What is debt burden ratio and how to calculate it ?

Debt Burden Ratio commonly known as DBR is a term which is massively used in banking industry. Bangladesh Bank has also instructed all the commercial banks to maintain specific DBR for consumer financing. But, not only the customers but also the bankers sometimes fall into trouble understanding this basic concept of lending. This post will help you to understand the basic principle of Debt Burden Ratio and to calculate your own DBR. So that you do not fall into the spiral of debt.

What is Debt Burden Ratio ?
Debt Burden Ratio is a mathematical ratio which banks consider while deciding an applicant whether is eligible for loan or not. Though all the banks has specific rule of lending but there are some invariable factors which all the banks follows e.g. Debt Burden Ratio.

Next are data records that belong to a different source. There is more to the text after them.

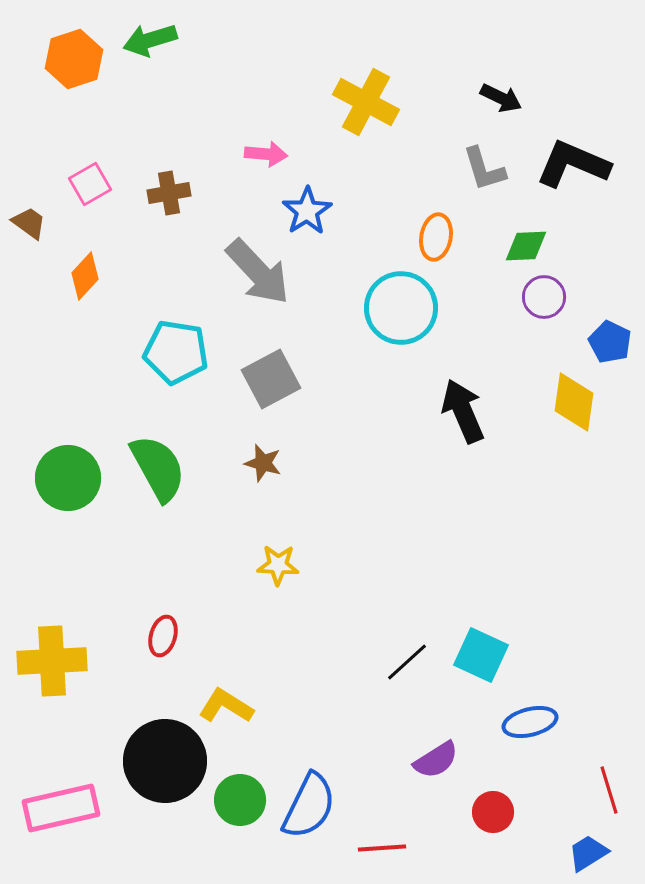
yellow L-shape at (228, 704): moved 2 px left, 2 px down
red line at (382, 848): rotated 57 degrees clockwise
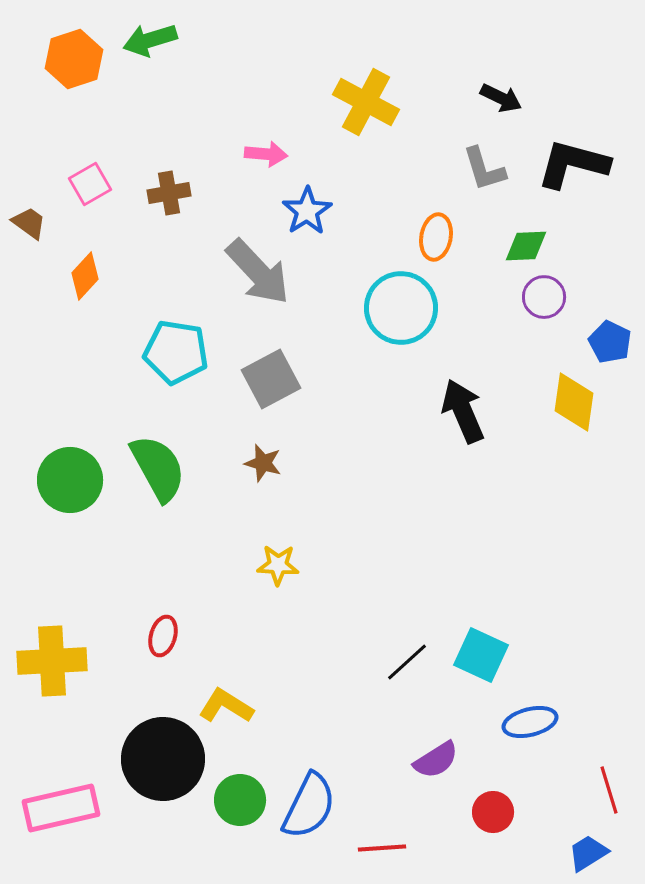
black L-shape at (573, 164): rotated 8 degrees counterclockwise
green circle at (68, 478): moved 2 px right, 2 px down
black circle at (165, 761): moved 2 px left, 2 px up
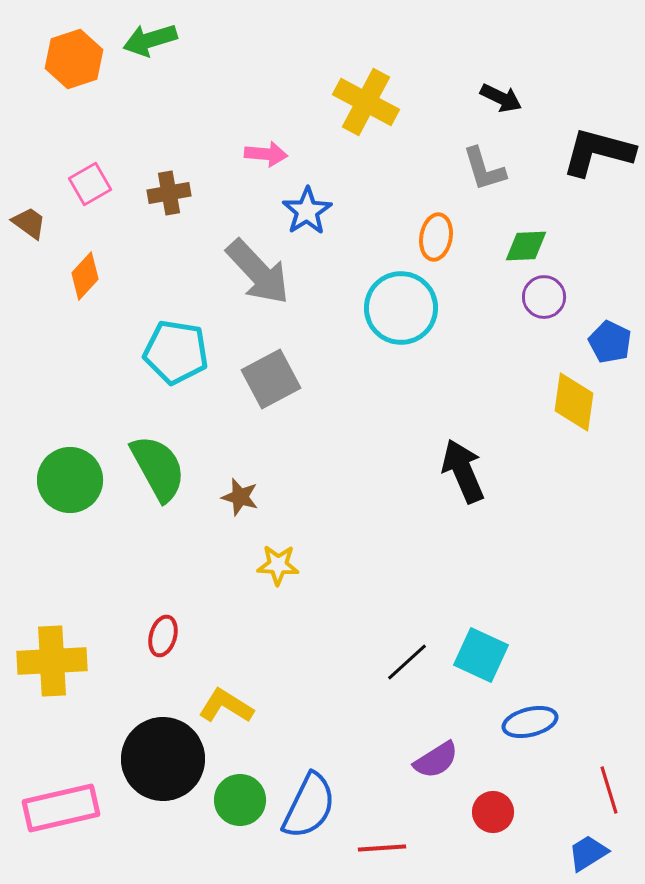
black L-shape at (573, 164): moved 25 px right, 12 px up
black arrow at (463, 411): moved 60 px down
brown star at (263, 463): moved 23 px left, 34 px down
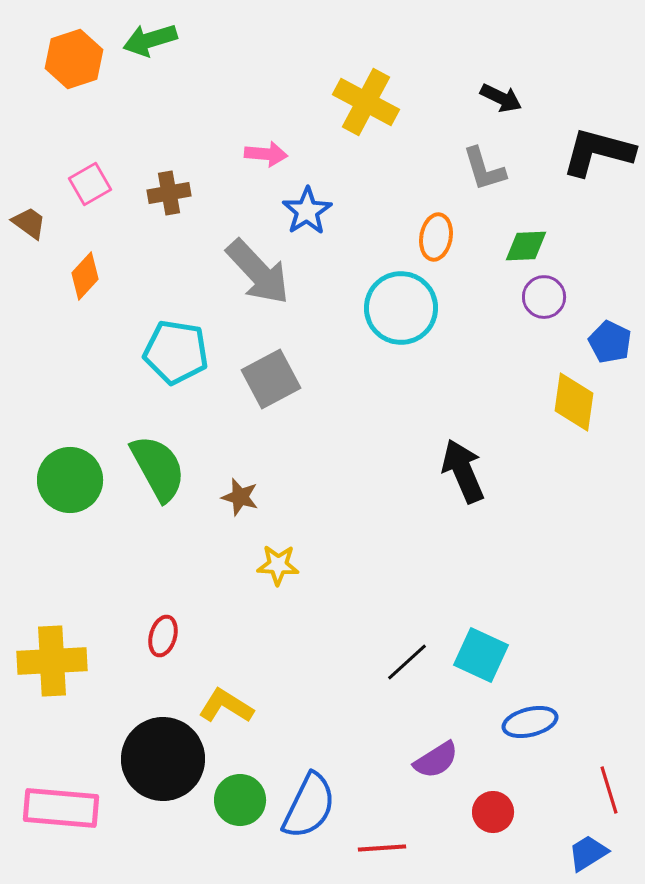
pink rectangle at (61, 808): rotated 18 degrees clockwise
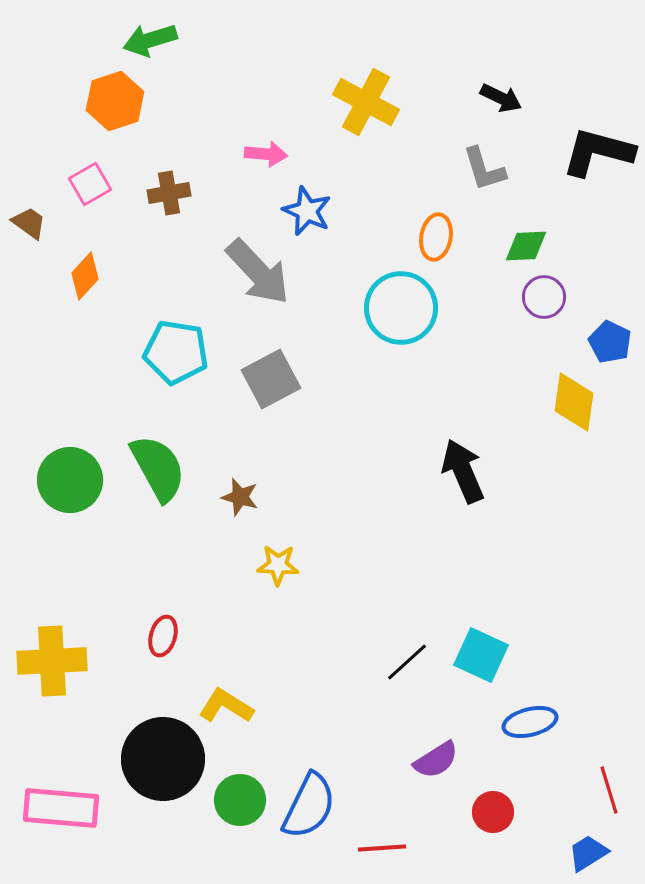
orange hexagon at (74, 59): moved 41 px right, 42 px down
blue star at (307, 211): rotated 15 degrees counterclockwise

How to calculate Debt Burden Ratio ?
The formula for calculating debt burden ratio is
Debt Burden Ratio= Total Debts/ Total Assets
To understand this consider this example. Let’s say you have a monthly income of Tk. 20000 and you have EMIs of Tk. 2000, Personal Loan installment of Tk. 3000 and Rental Expenditure Tk. 5000. So, your DBR will be
DBR= 10000/20000 X 100= 50%
You can also use the online calculator of DBR.
As per Bangladesh Bank’s instruction DBR must be less then 33%. The lesser the DBR rate the higher the possibility your application will be considered. To have a lesser DBR rate you may consider the following tips:-
  • Pay your monthly interest of Credit cards on time.
  • Increase your income.
  • Pay off your existing loans as soon as possible.
Debt Burden Ratio not only helps the banks to control over the lending but also ensures that the lenders do not go for lending beyond their capacity where they cannot pay off their debts. Remember your DBR is the reflection of your percentage of debt.